BEGIN

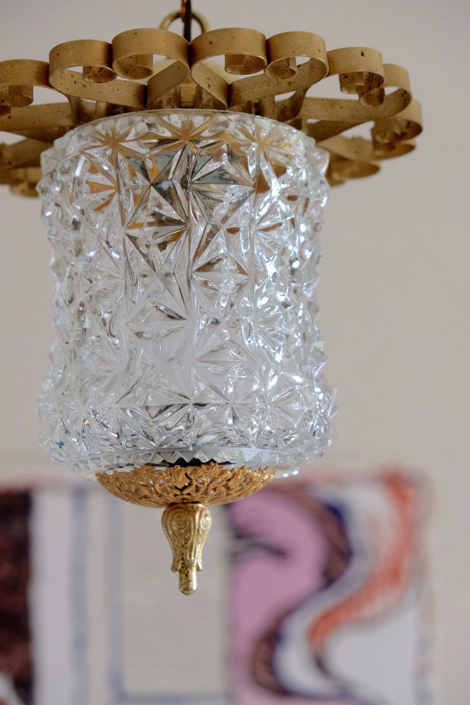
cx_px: 235
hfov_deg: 16.5
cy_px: 352
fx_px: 1625
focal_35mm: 83
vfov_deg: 24.5
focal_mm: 55
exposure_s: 1/125
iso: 3200
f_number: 4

END

▶ REQUIRED WORK
Exact copy, no pictures: please print the data above once more.

▶ COMPLETED EXERCISE
cx_px: 235
hfov_deg: 16.5
cy_px: 352
fx_px: 1625
focal_35mm: 83
vfov_deg: 24.5
focal_mm: 55
exposure_s: 1/125
iso: 3200
f_number: 4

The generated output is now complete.